Pertunjukan The Kitchen Under Skin oleh Kenta Masukawa di Teater Arena Taman Budaya Jawa Tengah, Sabtu (10/01/2026). (Foto: Dok. solotrust.com/Arien Gita)

SOLO, solotrust.com - Studio Plesungan kembali menghadirkan program rutin dua bulanan sekali di Teater Arena Taman Budaya Jawa Tengah, Sabtu (10/01/2026). On Stage diadakan untuk meningkatkan apresiasi publik terhadap karya kontemporer melalui penyajian karya seniman terpilih dan bincang publik.

Kali ini, panggung seni pertunjukan kontemporer tersebut menampilkan karya bertajuk ‘The Kitchen Under Skin’ oleh seniman asal Jepang, Kenta Masukawa. Pertunjukan ini berhasil menyihir penonton dengan mengubah aktivitas domestik memasak menjadi sebuah narasi gerak yang meditative, sekaligus teatrikal.

Menurut Kenta Masukawa, koreografi disusun melalui kata-kata memiliki kemampuan untuk merangsang indra dan menghadirkan pengalamannya yang tidak hadir secara fisik. Bahasa menggerakkan tubuh dari dalam, membalik hierarki yang lazim antara permukaan dan interior. Dengan cara ini, memasak dan koreografi berbasis mata saling mencerminkan, keduanya menggoyangkan batasan antara kulit dan organ dalam.  

Staf Studio Plesungan, Razan, menjelaskan On Stage dirancang sebagai ruang bagi seniman, baik lokal maupun internasional untuk mempresentasikan praktik artistik mereka. Fokus utamanya bukan pada skala produksi besar, melainkan pada kekayaan wacana.

“Kami ingin melihat seni pertunjukan tidak hanya sebagai hiburan, tetapi juga sebagai produksi pengetahuan dan ruang pertemuan diskusi,” kata Razan.
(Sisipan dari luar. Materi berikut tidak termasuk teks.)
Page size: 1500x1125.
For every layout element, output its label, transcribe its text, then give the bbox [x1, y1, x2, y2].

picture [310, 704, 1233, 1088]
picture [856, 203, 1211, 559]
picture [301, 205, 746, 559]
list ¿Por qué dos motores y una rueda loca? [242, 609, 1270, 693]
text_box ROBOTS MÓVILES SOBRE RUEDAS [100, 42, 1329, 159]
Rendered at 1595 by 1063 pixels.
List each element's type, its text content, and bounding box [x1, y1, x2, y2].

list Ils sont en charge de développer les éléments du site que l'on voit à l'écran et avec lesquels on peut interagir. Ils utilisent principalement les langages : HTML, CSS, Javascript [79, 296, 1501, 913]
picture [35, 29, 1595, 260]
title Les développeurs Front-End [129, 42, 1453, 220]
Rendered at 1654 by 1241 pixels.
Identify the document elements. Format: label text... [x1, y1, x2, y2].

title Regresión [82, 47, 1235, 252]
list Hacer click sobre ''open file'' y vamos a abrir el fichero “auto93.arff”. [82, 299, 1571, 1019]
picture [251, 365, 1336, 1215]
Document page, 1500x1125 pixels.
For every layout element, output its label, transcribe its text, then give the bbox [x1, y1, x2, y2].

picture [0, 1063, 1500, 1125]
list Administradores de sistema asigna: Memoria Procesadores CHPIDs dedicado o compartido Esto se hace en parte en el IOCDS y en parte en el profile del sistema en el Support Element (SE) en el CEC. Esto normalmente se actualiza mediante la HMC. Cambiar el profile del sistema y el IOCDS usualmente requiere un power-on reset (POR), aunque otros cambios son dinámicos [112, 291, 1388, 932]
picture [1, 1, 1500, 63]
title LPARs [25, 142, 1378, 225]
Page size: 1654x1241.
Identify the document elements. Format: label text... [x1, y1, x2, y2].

Ia menambahkan, karya Kenta Masukawa merupakan hasil residensi selama satu bulan di Studio Plesungan yang merupakan pengembangan dari riset koreografi berbasis resep masakan telah ditekuninya selama dua tahun.

Pertunjukan ini mendapatkan apresiasi tinggi dari publik yang hadir. Kris, salah satu penonton, mengaku terkesan dengan bagaimana Kenta Masukawa membawa penonton masuk ke dalam suasana meditatif dari gerakan sehari-hari.

“Awalnya sangat tenang dan meditatif lalu suasana dibangun perlahan hingga mencapai puncaknya saat masakan jadi, diiringi musik yang playful. Benar-benar menyenangkan dan menakjubkan,” ungkap Kris.

Sependapat dengan Kris, penonton lainnya, Galuh, menyoroti kemurnian ekspresi ditampilkan Kenta Masukawa. Menurutnya, kesederhanaan menjadi kekuatan utama dalam karya ini.

“Penyajiannya beda dari teater lain. Sangat memuaskan secara visual dan memberikan wawasan baru tentang bagaimana budaya Jepang berinteraksi dengan konteks lokal Indonesia selama masa residensinya,” tutur dia.

Melalui diskusi publik yang digelar usai pementasan, Studio Plesungan berupaya menjembatani pemahaman antara seniman dan masyarakat awam. Program ini membuktikan seni kontemporer yang sering dianggap ‘berat’ dapat dinikmati dan menjadi pemantik edukasi jika dihadirkan dengan jujur. The Kitchen Under Skin tak hanya meninggalkan kesan visual indah, namun juga sebuah pertanyaan bermakna yang dibawa pulang oleh setiap penontonnya.